ASSIGNMENT:
Leaving the pictures aside, repeat each line below exactly.

---------- SOURCE MATERIAL ----------

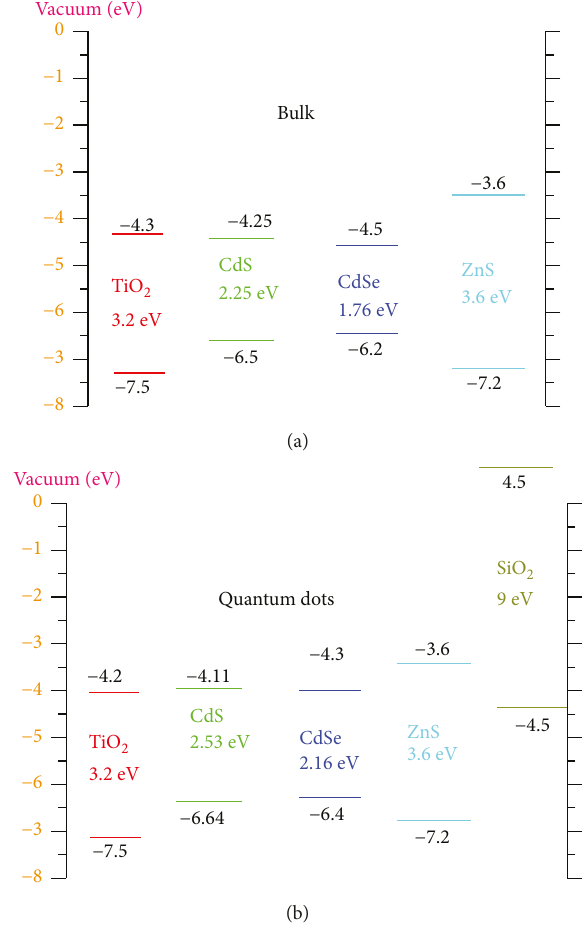
Figure 3: Energy levels alignment of the photoanode: (a) bulk and (b) quantum dots.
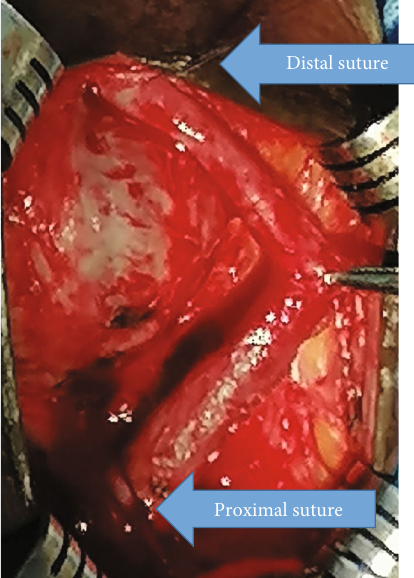
Figure 4: Urethra mobilized completely o ff the ventral surface of the corporeal bodies and rotated 180 ° with the aid of distal and proximal sutures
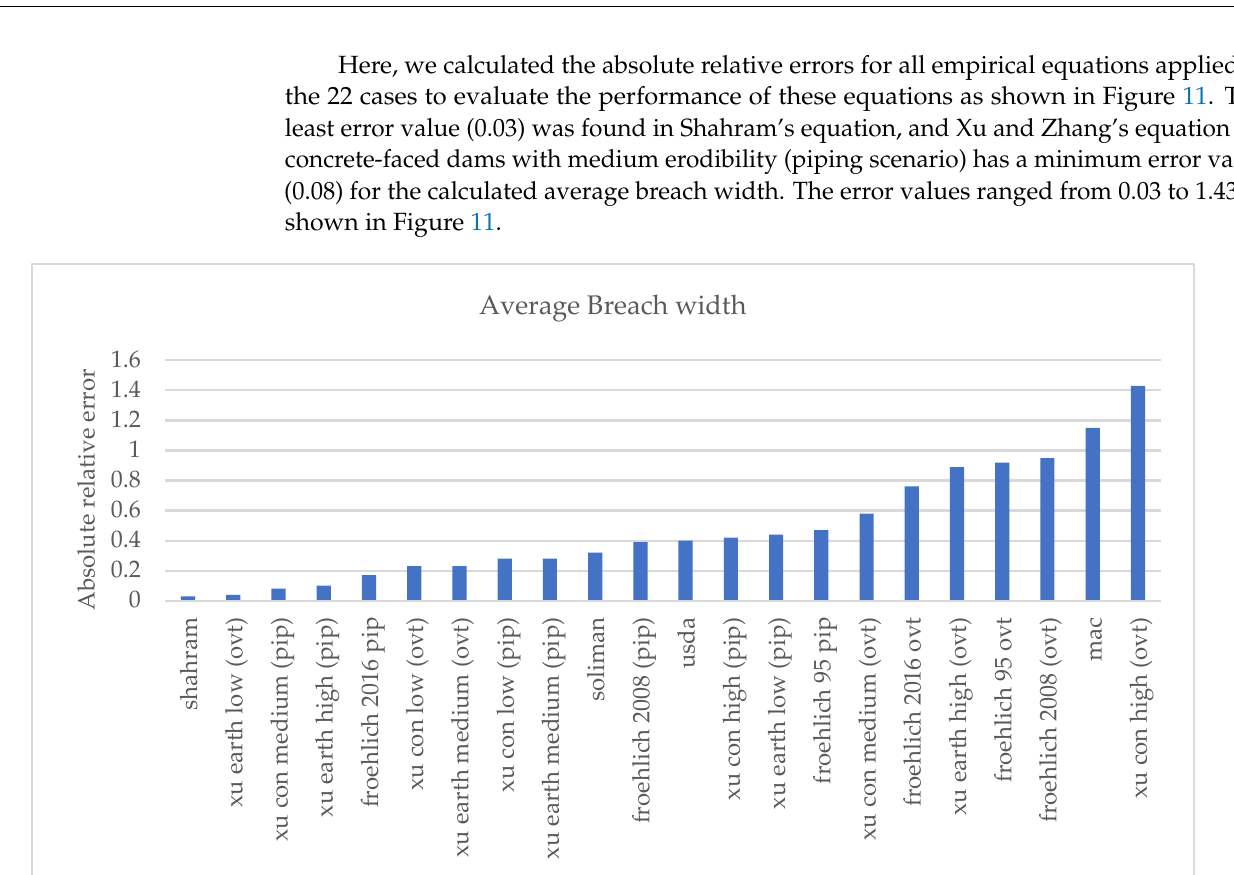
Figure 11. The absolute relative errors for the empirical formulas calculated for the average breach width.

----------

ANSWER:
Figure 3: Energy levels alignment of the photoanode: (a) bulk and (b) quantum dots.
Figure 4: Urethra mobilized completely o ff the ventral surface of the corporeal bodies and rotated 180 ° with the aid of distal and proximal sutures
Figure 11. The absolute relative errors for the empirical formulas calculated for the average breach width.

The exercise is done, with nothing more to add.